La fessée fait son retour dans le débat public. Ecartée de la loi "Egalité et citoyenneté" par le Conseil constitutionnel en janvier 2017, l'interdiction de la fessée pourrait bien être cette fois-ci actée pour de bon. Ce vendredi, la ministre de la Santé a en effet apporté son soutien à une proposition de loi déposée le 22 février par les députés Maud Petit (MoDem) et François Michel-Lambert (LaREM), et cosignée par 27 autres parlementaires de tous bords (hors FN), visant à inscrire dans le code civil le droit des enfants à bénéficier d'une "éducation sans violence". Et donc à supprimer définitivement "le droit de correction" de la jurisprudence française.

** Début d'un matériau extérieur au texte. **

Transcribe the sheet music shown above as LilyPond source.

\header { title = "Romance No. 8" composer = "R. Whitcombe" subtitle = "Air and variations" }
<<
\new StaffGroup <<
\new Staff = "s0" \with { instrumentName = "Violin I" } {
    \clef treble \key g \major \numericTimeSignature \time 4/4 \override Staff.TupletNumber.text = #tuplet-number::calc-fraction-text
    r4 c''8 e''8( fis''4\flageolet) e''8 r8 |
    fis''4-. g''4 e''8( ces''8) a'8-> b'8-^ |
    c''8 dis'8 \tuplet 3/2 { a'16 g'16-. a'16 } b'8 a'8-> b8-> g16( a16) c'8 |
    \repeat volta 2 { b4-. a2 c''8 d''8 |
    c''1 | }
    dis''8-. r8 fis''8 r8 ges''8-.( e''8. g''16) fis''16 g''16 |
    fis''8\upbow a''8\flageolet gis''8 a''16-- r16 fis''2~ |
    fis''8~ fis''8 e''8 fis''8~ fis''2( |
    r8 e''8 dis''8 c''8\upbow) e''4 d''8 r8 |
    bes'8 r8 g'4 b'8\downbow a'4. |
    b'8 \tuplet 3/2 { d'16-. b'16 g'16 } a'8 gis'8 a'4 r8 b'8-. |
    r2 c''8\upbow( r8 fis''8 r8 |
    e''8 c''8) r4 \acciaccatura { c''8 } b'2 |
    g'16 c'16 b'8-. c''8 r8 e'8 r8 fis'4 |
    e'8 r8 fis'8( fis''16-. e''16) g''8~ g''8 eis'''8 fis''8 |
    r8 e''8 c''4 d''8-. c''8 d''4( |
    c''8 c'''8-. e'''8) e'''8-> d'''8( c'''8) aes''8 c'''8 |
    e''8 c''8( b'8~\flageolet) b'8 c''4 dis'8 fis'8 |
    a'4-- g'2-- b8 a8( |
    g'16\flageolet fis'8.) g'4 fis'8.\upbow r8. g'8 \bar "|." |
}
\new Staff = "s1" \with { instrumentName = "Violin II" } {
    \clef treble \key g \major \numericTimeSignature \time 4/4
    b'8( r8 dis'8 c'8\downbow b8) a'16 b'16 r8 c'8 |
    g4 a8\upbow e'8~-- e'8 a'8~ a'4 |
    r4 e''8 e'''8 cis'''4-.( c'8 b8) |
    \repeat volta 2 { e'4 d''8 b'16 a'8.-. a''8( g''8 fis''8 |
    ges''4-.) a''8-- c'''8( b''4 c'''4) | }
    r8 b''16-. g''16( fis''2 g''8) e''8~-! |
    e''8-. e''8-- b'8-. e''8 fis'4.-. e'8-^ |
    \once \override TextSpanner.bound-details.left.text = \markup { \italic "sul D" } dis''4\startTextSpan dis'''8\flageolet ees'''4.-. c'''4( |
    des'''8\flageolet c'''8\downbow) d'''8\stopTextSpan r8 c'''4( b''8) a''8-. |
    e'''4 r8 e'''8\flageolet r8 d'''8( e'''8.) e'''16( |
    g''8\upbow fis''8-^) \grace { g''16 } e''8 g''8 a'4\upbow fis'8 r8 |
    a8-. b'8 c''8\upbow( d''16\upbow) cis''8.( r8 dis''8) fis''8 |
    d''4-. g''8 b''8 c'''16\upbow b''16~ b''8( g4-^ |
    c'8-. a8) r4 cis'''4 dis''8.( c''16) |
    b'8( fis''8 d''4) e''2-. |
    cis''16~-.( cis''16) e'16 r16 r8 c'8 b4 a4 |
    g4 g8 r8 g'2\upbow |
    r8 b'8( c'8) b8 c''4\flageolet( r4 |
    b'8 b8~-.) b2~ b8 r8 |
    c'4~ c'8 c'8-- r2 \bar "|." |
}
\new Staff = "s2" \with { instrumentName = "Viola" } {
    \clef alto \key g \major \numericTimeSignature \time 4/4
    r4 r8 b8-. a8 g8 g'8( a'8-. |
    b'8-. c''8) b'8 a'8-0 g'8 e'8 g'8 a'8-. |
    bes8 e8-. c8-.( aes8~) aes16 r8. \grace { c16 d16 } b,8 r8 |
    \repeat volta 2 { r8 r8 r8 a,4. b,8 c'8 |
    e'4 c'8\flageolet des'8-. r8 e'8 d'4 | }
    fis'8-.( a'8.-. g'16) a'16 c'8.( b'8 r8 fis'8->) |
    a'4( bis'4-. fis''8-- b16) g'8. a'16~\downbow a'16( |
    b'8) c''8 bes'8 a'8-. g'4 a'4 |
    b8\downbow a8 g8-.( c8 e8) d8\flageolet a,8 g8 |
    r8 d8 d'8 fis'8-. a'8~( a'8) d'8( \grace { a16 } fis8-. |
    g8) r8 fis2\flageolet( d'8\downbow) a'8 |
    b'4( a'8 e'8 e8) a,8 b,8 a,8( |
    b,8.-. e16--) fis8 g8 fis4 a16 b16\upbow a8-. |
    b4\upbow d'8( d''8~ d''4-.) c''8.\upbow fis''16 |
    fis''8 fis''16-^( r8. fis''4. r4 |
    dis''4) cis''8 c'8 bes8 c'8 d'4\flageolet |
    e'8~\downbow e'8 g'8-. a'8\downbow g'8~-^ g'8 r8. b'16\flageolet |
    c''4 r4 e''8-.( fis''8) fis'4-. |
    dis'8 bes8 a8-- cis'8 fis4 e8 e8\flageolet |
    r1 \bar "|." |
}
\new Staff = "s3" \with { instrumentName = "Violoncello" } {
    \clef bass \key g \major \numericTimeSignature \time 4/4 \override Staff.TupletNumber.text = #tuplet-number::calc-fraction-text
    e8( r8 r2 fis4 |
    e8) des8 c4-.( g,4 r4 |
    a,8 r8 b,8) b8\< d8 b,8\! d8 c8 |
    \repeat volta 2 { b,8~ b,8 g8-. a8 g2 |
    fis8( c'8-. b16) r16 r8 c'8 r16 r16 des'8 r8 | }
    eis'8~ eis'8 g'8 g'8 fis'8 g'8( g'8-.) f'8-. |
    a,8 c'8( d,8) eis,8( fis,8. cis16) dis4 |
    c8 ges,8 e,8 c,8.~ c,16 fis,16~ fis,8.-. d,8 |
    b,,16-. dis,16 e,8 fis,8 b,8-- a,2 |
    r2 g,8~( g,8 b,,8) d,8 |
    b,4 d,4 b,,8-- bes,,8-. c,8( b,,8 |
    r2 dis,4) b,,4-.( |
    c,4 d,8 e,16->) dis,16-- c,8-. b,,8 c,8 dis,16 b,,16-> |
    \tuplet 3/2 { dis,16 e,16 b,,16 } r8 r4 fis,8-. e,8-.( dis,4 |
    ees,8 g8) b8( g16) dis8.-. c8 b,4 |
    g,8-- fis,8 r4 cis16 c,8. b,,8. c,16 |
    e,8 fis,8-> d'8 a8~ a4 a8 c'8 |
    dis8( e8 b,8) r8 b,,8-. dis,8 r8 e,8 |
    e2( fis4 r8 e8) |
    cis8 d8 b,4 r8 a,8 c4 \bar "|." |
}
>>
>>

"L'enjeu, c'est d'interdire les châtiments corporels", a indiqué la ministre à l'occasion de la journée de mobilisation et de lutte contre les violences faites aux enfants, tout en précisant qu'elle allait "travailler avec les porteurs du projet de loi pour trouver une voie de passage".

Il s'agit de "rejoindre les grands pays européens qui, pour la majorité d'entre eux, ont publié des lois qui interdisent les violences faites aux enfants dans le cadre de la famille", a ajouté Agnès Buzyn. Avec ce texte, les députés espèrent ainsi interdire toutes les "violences éducatives ordinaires" qui regroupent notamment "la violence verbale (moqueries, propos humiliants, cris, injures...), la violence psychologique (menaces, mensonges, chantage, culpabilisation...) et/ou la violence physique (gifles, pincements, fessées, secousses, projections, tirage de cheveux, tapes sur les oreilles)".

Si leur proposition ne prévoit pas de sanction pénale à l'encontre des parents réfractaires, les signataires assurent que seule une loi peut "permettre d'obtenir un changement rapide de l'opinion publique", rapporte Le Parisien.